Example, yesterday we merged a PR into master, there was a crash with Solaris but not with Linux. Detected via a Buildbot worker and the master branch.

aeros · September 14, 2019, 4:30am

When the buildbot crash occurs from one that is typically stable, is there a general process that is followed to handle the issue? The devguide mentions:

The rule is that all stable builders must be free of persistent failures when the release is cut. It is absolutely vital that core developers fix any issue they introduce on the stable buildbots, as soon as possible.

But it does not explain the actual timeline, or the typical steps that core developers take to rectify buildbot failure. I seem to recall hearing something about giving the core developer that merged the PR one day to rectify the issue before the commit is reverted, but I was unable to find that in the devguide.

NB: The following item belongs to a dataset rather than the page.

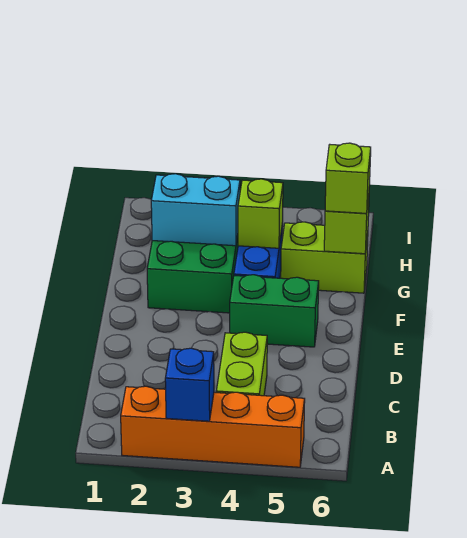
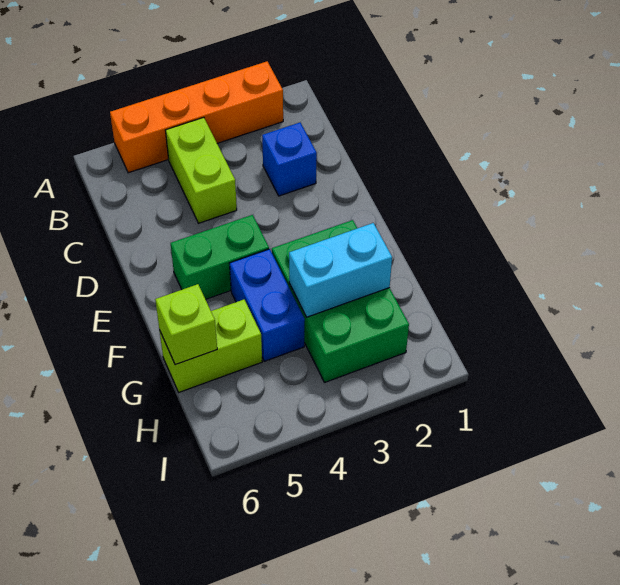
blue brick A3 level 2 -> blue brick C2 level 1
lime brick G4 level 2 -> none
lime brick G6 level 3 -> none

Also, are those who aren’t core developers able to help out with directly fixing buildbot related issues? I’ve helped before with fixing issues that were causing failures in the tests (most recently on a PR for test_asyncio), but I would also be interested in helping with the buildbots more directly at some point. I recently subscribed to the Python-Buildbots mailing list upon recommendation from Victor.

lys.nikolaou · September 14, 2019, 1:23pm

Note that, although not about the general process itself, there is also a PEP with the release schedule for each Python version. For example, for 3.8 it is PEP 569.

aeros · September 14, 2019, 5:38pm

Ah yes, I’m aware of PEP 569. There’s also PEP-602 being currently discussed. I was more so referring to a resource that would apply universally, but since the release process evolves over time and differs between versions that may not exist (outside of the already existing parts of the devguide that describe it loosely).

ambv · September 15, 2019, 8:44am

The movements of a single release build are described in PEP 101. It’s a hairy PEP but see if it includes what you’re looking for.

illume · September 15, 2019, 9:12am

@matrixise cool. What tools are used in the “find the leaks 6h” build? Is this for C level code? I see something in the devguide about leaks here: https://devguide.python.org/runtests/?highlight=leaks#running Is this what you were talking about?

I see Coverity analysis is used here: https://devguide.python.org/coverity/#coverity-scan However I don’t see any recent merged PRs with “coverity” text? Is this tool run very often, and is it still useful?

I found this review checklist for Triaging: https://devguide.python.org/triaging/?highlight=review#checklist-for-triaging Also found “How to review a Pull Request” https://devguide.python.org/pullrequest/#how-to-review-a-pull-request Are there any other code review guidelines or checklists?

aeros · September 15, 2019, 8:21pm

Thanks, that’s exactly what I was looking for. I wasn’t aware of the existence of PEP 101.